Dataset entries Block Start

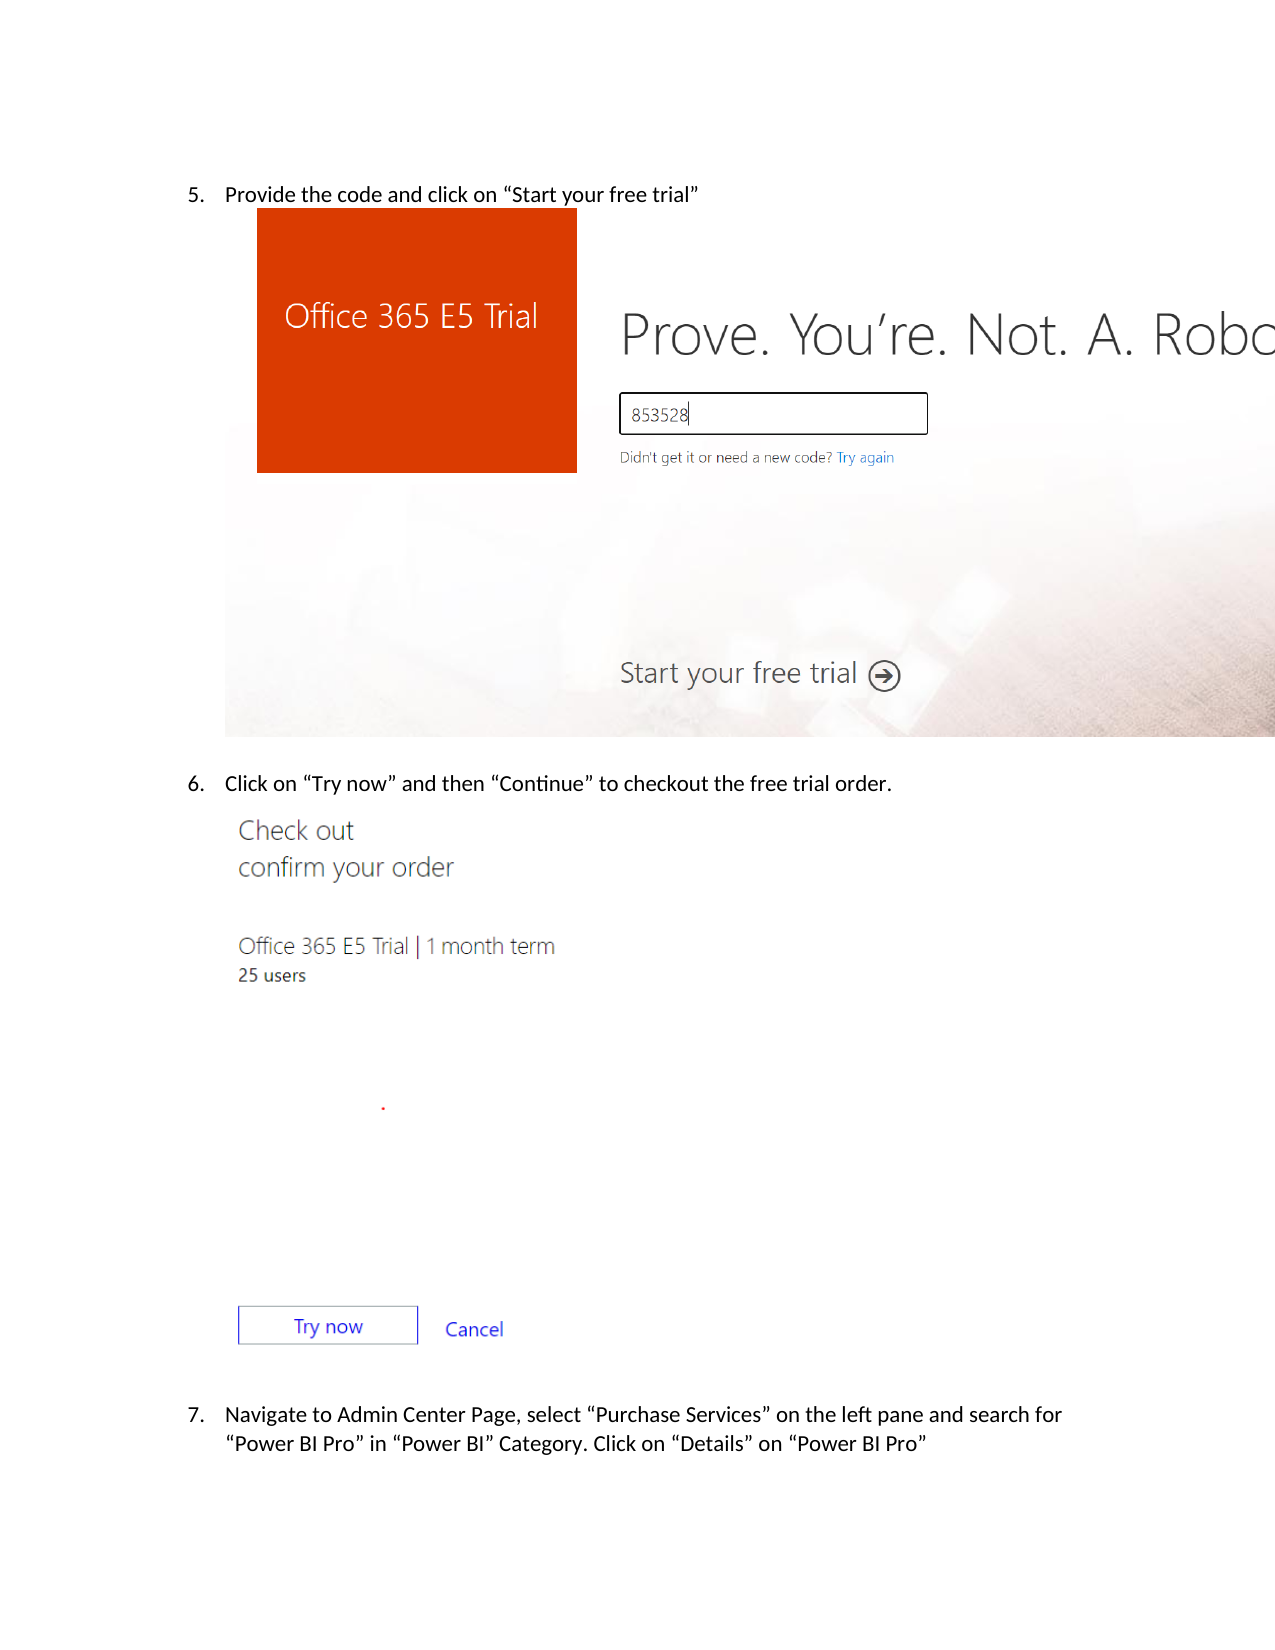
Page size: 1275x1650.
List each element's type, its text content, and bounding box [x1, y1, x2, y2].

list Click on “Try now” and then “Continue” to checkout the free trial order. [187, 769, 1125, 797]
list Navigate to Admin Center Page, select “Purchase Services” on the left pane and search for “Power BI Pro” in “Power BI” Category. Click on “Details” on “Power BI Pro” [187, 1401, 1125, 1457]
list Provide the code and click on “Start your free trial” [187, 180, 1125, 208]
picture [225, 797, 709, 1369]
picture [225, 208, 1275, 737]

Dataset entries Block End

◆ **Brief**:
Return each of the lines exactly as they appear above, with no images.

◆ **Output below**:
Page size: 1275x1650.
List each element's type, its text content, and bounding box [x1, y1, x2, y2].

list Click on “Try now” and then “Continue” to checkout the free trial order. [187, 769, 1125, 797]
list Navigate to Admin Center Page, select “Purchase Services” on the left pane and search for “Power BI Pro” in “Power BI” Category. Click on “Details” on “Power BI Pro” [187, 1401, 1125, 1457]
list Provide the code and click on “Start your free trial” [187, 180, 1125, 208]
picture [225, 797, 709, 1369]
picture [225, 208, 1275, 737]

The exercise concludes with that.